ABOUT THIS TASK: Return as a JSON list of strings, one per line, the lines of the records from the line containing "full-time f" through the final line of the records, omitting any blank lines.

══════════════════════════════

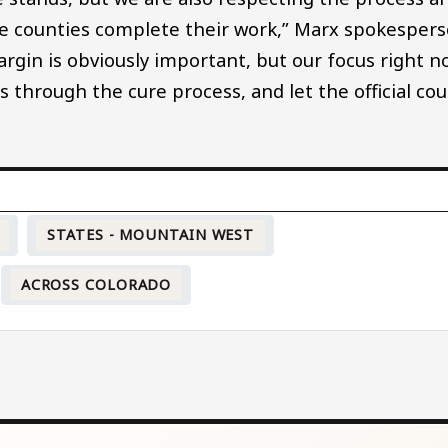
the counties complete their work,” Marx spokesper
argin is obviously important, but our focus right 
rs through the cure process, and let the official co
STATES - MOUNTAIN WEST
ACROSS COLORADO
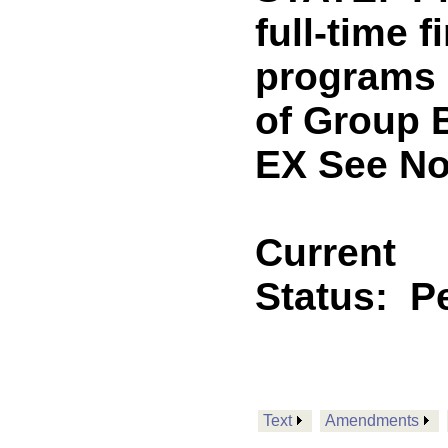
full-time f
programs o
of Group 
EX See No
Current
Status:
P
Text
Amendments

══════════════════════════════

EXPECTED ANSWER:
[
  "full-time f",
  "programs o",
  "of Group ",
  "EX See No",
  "Current",
  "Status:",
  "P",
  "Text",
  "Amendments"
]